▸ **What to do**: Determine how many lines in the entries below contain the word "output". The reply is that number alone.

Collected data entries
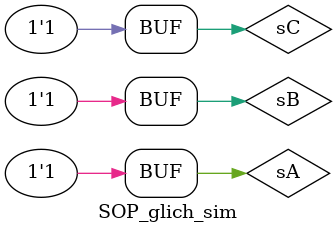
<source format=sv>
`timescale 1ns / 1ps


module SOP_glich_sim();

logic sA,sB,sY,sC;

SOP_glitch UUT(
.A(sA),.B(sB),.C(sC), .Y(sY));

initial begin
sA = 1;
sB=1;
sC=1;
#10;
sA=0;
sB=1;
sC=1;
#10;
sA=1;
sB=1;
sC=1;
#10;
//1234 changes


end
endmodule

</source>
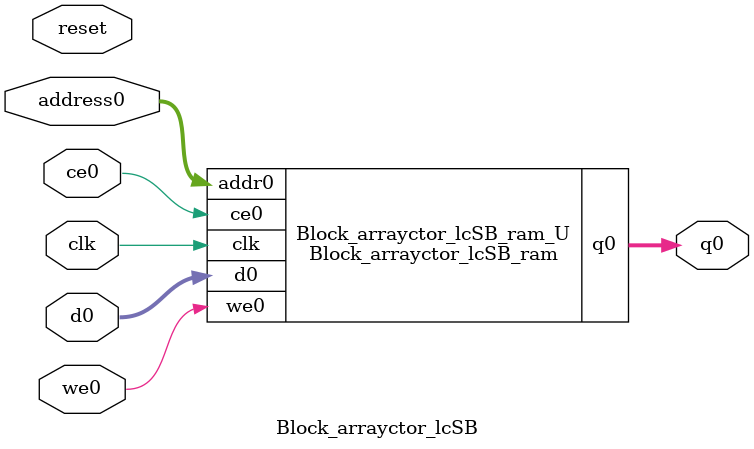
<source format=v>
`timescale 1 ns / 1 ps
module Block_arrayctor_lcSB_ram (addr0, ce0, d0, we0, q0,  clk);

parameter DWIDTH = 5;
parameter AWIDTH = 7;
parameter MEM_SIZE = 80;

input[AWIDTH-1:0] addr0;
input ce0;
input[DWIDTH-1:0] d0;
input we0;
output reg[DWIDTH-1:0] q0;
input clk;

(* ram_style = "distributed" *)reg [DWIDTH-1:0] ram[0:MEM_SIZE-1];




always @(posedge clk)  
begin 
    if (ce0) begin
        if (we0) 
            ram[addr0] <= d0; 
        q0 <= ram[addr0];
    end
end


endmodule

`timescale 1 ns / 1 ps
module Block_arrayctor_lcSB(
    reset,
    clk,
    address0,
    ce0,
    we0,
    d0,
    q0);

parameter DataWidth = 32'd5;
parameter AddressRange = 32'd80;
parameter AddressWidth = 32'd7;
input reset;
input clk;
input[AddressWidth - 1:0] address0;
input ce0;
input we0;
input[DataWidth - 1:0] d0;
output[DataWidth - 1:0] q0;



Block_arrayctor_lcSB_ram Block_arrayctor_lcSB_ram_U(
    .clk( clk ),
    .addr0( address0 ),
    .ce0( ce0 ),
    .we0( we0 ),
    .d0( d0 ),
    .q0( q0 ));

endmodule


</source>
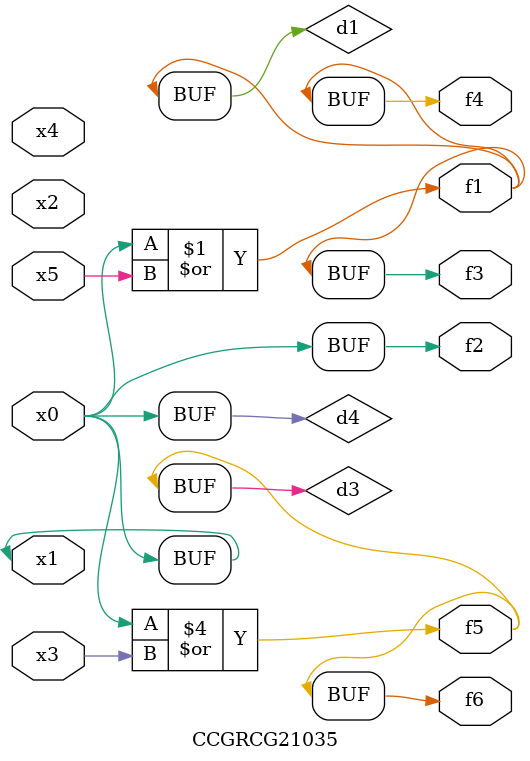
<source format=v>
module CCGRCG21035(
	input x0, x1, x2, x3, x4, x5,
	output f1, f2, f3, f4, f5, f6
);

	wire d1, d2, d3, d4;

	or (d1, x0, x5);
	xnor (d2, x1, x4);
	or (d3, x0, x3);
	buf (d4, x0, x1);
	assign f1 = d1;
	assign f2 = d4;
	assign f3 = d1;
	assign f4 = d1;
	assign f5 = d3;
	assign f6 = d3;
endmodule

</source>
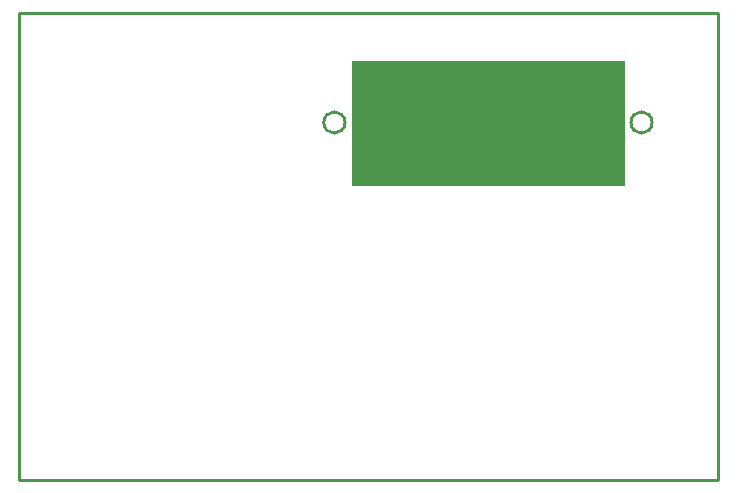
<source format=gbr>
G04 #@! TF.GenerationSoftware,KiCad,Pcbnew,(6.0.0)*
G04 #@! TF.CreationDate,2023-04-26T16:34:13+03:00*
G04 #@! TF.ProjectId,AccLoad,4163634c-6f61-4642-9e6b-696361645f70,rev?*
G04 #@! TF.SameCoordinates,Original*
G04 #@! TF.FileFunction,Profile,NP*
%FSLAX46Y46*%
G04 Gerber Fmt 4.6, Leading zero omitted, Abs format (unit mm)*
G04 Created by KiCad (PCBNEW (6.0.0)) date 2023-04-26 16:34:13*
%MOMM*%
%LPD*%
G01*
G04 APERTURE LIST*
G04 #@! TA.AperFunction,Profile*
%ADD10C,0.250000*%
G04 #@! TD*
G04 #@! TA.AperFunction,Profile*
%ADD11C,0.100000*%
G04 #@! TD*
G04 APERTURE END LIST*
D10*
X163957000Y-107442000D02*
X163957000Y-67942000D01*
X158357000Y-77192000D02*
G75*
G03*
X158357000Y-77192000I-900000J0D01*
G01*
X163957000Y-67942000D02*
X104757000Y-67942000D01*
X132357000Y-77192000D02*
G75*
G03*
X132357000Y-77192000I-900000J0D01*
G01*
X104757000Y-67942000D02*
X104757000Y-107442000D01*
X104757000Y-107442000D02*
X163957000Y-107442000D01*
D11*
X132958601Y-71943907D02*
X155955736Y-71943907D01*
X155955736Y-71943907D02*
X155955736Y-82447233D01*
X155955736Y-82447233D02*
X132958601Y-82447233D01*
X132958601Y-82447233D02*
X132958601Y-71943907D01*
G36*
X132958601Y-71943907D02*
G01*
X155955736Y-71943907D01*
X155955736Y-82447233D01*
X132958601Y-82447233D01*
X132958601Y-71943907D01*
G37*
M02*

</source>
---
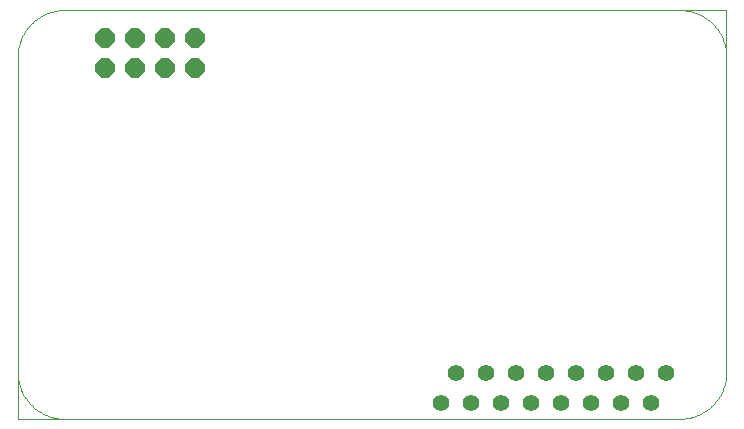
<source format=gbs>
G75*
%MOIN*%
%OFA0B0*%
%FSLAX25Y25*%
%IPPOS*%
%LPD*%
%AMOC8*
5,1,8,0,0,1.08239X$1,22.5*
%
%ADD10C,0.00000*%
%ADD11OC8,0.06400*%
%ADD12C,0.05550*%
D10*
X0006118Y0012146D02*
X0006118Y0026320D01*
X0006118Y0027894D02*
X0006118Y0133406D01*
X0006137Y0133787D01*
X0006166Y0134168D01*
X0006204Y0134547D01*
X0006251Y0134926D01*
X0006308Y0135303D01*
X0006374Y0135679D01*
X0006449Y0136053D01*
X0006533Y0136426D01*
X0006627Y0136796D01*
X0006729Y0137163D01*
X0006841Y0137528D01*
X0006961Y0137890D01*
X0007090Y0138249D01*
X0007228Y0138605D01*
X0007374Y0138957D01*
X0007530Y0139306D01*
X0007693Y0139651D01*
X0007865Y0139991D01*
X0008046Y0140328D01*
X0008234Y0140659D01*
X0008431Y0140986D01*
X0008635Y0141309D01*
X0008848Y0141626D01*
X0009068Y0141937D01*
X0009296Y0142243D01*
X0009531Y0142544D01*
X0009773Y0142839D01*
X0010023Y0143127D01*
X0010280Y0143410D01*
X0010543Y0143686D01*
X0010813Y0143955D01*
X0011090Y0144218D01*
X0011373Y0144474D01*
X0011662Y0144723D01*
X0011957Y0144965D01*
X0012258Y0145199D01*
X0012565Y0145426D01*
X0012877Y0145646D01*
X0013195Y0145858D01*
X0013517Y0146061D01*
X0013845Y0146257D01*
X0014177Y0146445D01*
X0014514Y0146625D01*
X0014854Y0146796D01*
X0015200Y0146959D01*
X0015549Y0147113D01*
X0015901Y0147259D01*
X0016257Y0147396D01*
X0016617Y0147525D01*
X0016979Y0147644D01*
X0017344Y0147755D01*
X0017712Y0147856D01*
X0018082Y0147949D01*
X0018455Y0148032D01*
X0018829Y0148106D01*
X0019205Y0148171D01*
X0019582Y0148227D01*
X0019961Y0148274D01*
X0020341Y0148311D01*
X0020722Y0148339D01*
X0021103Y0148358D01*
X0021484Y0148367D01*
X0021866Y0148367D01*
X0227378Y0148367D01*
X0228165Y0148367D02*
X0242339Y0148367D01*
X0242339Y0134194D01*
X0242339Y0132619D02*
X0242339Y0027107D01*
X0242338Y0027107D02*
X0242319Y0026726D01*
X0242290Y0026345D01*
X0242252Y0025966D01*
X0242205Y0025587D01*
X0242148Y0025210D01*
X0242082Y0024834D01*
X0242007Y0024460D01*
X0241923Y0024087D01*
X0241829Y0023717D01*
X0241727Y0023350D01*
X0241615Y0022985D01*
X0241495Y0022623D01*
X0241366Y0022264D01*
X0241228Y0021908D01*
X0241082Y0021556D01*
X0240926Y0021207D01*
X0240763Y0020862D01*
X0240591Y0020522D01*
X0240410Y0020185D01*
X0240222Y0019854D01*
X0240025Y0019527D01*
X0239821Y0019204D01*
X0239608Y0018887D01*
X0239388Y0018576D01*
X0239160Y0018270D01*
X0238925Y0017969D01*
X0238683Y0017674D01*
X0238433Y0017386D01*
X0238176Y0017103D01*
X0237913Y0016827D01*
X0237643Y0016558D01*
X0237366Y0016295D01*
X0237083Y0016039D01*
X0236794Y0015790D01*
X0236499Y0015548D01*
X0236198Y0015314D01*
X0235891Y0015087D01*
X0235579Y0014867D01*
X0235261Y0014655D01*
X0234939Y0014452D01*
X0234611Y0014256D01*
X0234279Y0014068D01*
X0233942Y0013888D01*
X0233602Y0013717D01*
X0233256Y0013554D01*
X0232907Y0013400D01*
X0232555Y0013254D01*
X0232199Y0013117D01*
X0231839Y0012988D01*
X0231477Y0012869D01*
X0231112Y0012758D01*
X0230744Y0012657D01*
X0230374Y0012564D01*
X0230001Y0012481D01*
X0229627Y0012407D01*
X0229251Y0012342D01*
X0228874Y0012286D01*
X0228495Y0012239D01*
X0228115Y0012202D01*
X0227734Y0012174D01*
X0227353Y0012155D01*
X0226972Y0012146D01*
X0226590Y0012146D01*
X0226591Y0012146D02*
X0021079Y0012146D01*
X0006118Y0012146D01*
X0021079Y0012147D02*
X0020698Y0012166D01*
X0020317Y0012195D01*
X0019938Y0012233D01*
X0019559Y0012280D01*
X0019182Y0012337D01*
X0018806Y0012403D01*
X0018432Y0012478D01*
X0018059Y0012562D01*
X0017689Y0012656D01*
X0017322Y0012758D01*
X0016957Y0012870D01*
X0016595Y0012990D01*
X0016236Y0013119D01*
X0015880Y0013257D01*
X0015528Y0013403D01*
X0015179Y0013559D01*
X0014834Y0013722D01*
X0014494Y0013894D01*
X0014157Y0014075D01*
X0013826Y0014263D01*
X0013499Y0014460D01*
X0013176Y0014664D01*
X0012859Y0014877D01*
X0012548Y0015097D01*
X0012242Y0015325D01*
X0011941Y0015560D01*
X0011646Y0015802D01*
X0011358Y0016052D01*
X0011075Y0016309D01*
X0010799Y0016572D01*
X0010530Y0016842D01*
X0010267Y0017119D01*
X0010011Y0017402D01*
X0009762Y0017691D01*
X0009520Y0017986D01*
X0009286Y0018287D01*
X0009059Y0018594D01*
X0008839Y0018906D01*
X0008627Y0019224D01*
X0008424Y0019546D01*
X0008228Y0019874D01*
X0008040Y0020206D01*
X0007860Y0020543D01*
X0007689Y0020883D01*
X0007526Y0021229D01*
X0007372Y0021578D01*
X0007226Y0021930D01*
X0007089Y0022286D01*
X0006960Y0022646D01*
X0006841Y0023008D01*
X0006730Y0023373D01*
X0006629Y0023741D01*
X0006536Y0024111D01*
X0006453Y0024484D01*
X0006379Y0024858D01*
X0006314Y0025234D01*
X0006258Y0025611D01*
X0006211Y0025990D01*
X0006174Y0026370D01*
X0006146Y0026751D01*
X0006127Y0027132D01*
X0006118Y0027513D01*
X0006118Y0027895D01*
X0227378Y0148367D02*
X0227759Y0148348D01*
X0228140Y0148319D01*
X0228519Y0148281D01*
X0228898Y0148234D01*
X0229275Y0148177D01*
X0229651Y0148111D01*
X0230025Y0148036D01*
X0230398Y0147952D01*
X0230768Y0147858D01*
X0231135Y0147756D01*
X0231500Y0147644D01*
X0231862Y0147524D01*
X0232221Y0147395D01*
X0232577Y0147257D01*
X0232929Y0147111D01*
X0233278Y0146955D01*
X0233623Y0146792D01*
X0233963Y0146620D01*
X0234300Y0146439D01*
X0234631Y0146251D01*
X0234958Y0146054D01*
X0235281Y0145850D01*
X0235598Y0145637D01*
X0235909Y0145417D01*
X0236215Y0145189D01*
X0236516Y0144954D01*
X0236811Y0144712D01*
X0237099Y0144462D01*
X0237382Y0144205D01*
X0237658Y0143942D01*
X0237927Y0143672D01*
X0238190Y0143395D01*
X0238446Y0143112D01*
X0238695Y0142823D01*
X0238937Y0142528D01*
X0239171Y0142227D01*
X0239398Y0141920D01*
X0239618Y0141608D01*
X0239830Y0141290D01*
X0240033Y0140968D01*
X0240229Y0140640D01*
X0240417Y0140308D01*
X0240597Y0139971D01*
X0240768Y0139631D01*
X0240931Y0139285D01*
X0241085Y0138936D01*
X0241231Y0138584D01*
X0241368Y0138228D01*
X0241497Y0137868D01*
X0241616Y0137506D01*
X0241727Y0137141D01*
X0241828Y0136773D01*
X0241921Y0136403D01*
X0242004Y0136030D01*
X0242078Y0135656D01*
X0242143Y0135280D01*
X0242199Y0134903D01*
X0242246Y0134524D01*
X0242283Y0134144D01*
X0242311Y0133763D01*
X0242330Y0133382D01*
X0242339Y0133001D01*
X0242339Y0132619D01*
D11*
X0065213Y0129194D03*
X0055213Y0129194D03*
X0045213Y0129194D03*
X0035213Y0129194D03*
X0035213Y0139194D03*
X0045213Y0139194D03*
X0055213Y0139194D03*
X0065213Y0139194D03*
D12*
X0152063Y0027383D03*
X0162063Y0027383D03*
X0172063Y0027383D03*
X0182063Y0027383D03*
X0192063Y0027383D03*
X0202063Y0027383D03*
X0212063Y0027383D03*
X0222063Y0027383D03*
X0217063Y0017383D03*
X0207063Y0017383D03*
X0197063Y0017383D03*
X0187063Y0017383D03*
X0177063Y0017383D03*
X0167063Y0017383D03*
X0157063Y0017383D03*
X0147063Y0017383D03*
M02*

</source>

▸ **Response box**: 3